■ Document section ■
-- Opening Marker --

Last week saw the decisive stage in the great annual points ritual, as students around the country discovered whether they had secured entry to their favoured third-level courses. The Higher Education Authority also released data on full-time participation in third-level, with wide variations across socio-economic groups and geographical areas.

Some of these variations are easy to understand. The leafy southern suburbs of Dublin have over 90% of school-leavers heading to college, while in some working-class districts the figure is one fifth of that. Laois and Wexford figure low on the league table, while some less prosperous counties in the west and northwest send a greater proportion to college.

In terms of points thresholds, the courses with the highest entry requirements are those hardy perennials: medicine, veterinary and law. It takes 580 points (out of a possible 625 including bonus points) to study some courses in these subjects. Albert Einstein, on an off day, would struggle to get 580 points in the Leaving Cert. Some of the news coverage each year attributes these high points requirements to the popularity of these courses, which is a bit of a misunderstanding.

-- Closing Marker --

■ Stored data ■
-- Opening Marker --

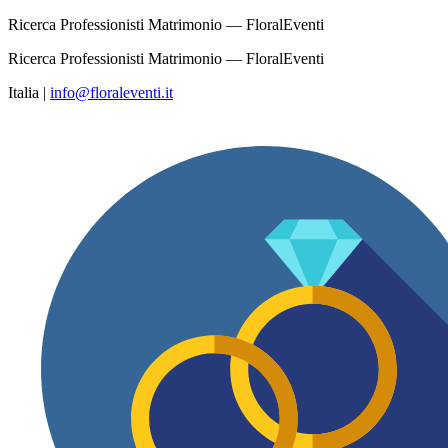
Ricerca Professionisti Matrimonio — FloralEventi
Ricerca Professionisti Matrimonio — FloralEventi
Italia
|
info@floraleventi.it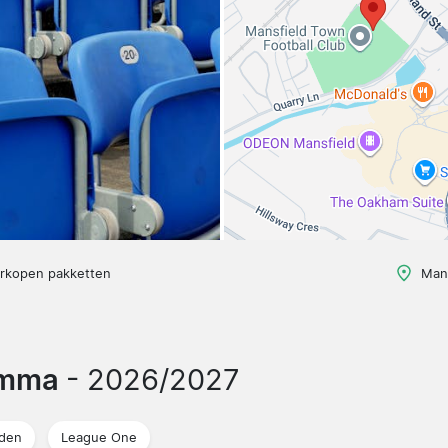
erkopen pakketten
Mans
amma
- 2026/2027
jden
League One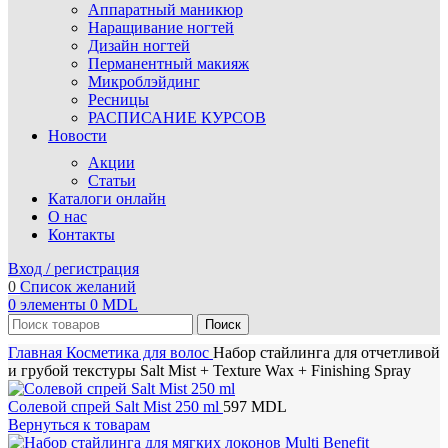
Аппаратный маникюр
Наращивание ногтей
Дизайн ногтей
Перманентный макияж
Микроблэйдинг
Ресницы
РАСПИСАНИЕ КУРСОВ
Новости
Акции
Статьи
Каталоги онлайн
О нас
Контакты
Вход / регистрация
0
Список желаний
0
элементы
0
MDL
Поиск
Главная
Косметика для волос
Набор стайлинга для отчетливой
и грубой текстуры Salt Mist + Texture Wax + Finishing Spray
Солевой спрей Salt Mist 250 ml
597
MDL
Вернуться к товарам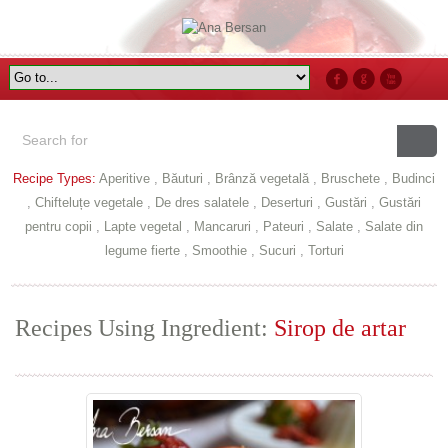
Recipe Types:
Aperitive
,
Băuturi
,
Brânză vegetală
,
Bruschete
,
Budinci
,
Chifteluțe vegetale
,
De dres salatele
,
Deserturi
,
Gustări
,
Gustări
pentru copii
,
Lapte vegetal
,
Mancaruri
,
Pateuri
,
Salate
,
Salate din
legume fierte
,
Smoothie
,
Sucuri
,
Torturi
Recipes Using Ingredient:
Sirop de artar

-- Closing Marker --

■ Requirement 1 ■
From the text on college entry and participation, extract the stretch from "In terms of" through "of a misunderstanding.".
■ Requirement 2 ■
Continue the text on college entry and points from where it stops.

■ Task response 1 ■
In terms of points thresholds, the courses with the highest entry requirements are those hardy perennials: medicine, veterinary and law. It takes 580 points (out of a possible 625 including bonus points) to study some courses in these subjects. Albert Einstein, on an off day, would struggle to get 580 points in the Leaving Cert. Some of the news coverage each year attributes these high points requirements to the popularity of these courses, which is a bit of a misunderstanding.

■ Task response 2 ■
In the Irish system, supply and demand are balanced by the points requirement. If implausibly high points are required, this means that somebody, somewhere, has managed to keep the supply of places well below demand. The result is that students who get very respectable points, say 500 or more (which puts you in the top 10% of students nationwide), cannot study these subjects in Ireland, but must head off to some other EU country at substantial extra expense.

Irish students who came in the top 10% could be studying veterinary medicine next year elsewhere. But it is perhaps comforting to know that the next generation of vets, solicitors and GPs will be up there with Albert Einstein.

Who could possibly be restricting the supply of places? Nobody suggests that these astronomic points requirements are a reflection of the academic difficulty of the subjects concerned, which are not, strictly speaking, academic disciplines at all. These courses deliver professional qualifications. Since the courses with the most outlandish points requirements are almost all in professional subjects, the finger must point at these august professions, which are somehow managing to restrict entry.

There is only one reason to restrict entry and that is to sustain current levels of professional earnings. This is an injustice to the general public, who must pick up the tab, as well as to would-be students unable to gain entry but well able to handle the courses concerned.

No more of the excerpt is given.